Under the deal, Microsoft's online division MSN would provide the video player and technology for streaming the content, the companies said. Participants in the AP Online Video Network would get a custom-branded player and a share of the advertising revenue.
MSN would also sell the advertising for the fully ad-supported service. AP plans to make the network available in the first quarter of 2006 to more than 3,500 AP newspaper and broadcast members in the United States.
"This partnership will empower AP members to compete in an emerging segment of Web content," Tom Curley, president and chief executive of AP, said in a statement.

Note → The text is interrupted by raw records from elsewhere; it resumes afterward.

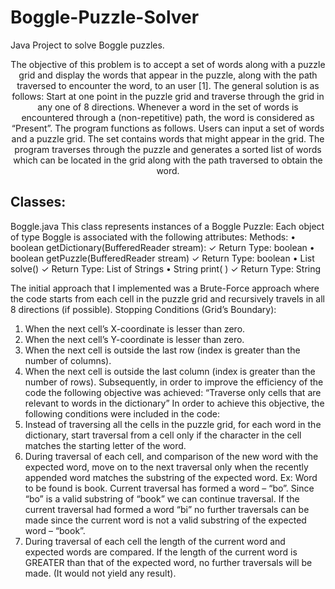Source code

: # Boggle-Puzzle-Solver
Java Project to solve Boggle puzzles.

<center> The objective of this problem is to accept a set of words along with a puzzle grid and display
the words that appear in the puzzle, along with the path traversed to encounter the word, to
an user [1]. The general solution is as follows: Start at one point in the puzzle grid and traverse
through the grid in any one of 8 directions. Whenever a word in the set of words is
encountered through a (non-repetitive) path, the word is considered as “Present”.
The program functions as follows. Users can input a set of words and a puzzle grid. The set
contains words that might appear in the grid. The program traverses through the puzzle and
generates a sorted list of words which can be located in the grid along with the path
traversed to obtain the word.
</center>

## Classes:
Boggle.java
This class represents instances of a Boggle Puzzle:
Each object of type Boggle is associated with the following attributes:
Methods:
• boolean getDictionary(BufferedReader stream):
  ✓ Return Type: boolean
• boolean getPuzzle(BufferedReader stream)
  ✓ Return Type: boolean
• List solve()
  ✓ Return Type: List of Strings
• String print( )
  ✓ Return Type: String
  
The initial approach that I implemented was a Brute-Force approach where the code starts
from each cell in the puzzle grid and recursively travels in all 8 directions (if possible).
Stopping Conditions (Grid’s Boundary):
1. When the next cell’s X-coordinate is lesser than zero.
2. When the next cell’s Y-coordinate is lesser than zero.
3. When the next cell is outside the last row (index is greater than the number of columns).
4. When the next cell is outside the last column (index is greater than the number of rows).
Subsequently, in order to improve the efficiency of the code the following objective was
achieved:
“Traverse only cells that are relevant to words in the dictionary”
In order to achieve this objective, the following conditions were included in the code:
1. Instead of traversing all the cells in the puzzle grid, for each word in the dictionary, start
traversal from a cell only if the character in the cell matches the starting letter of the word.
2. During traversal of each cell, and comparison of the new word with the expected word,
move on to the next traversal only when the recently appended word matches the substring
of the expected word.
Ex: Word to be found is book. Current traversal has formed a word – “bo”. Since “bo” is a
valid substring of “book” we can continue traversal.
If the current traversal had formed a word “bi” no further traversals can be made since the
current word is not a valid substring of the expected word – “book”.
3. During traversal of each cell the length of the current word and expected words are
compared. If the length of the current word is GREATER than that of the expected word, no
further traversals will be made. (It would not yield any result).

As the number of broadband subscribers increase, video services are growing in popularity. Entertainment portals like Yahoo Inc., America Online Inc. and MSN, have been adding more video content to attract visitors and keep them on the sites longer.
More than 94 million people, or 56 percent of the online U.S. population, have watched streaming video, according to Web metrics firm ComScore Networks.
At the same time, ad revenues from video is rising. In the first half of this year, online ad revenues reached a record $5.8 billion, a 26 percent increase over the same period a year ago, according to the Interactive Advertising Bureau and PricewaterhouseCoopers.
In the AP deal, MSN also will develop other network products, including a local advertising and content syndication system for AP affiliates.
The agreement marks the first time MSN has syndicated its video player outside its network, the companies said. MSNBC.com, however, will continue to be the exclusive video news content provider for MSN sites.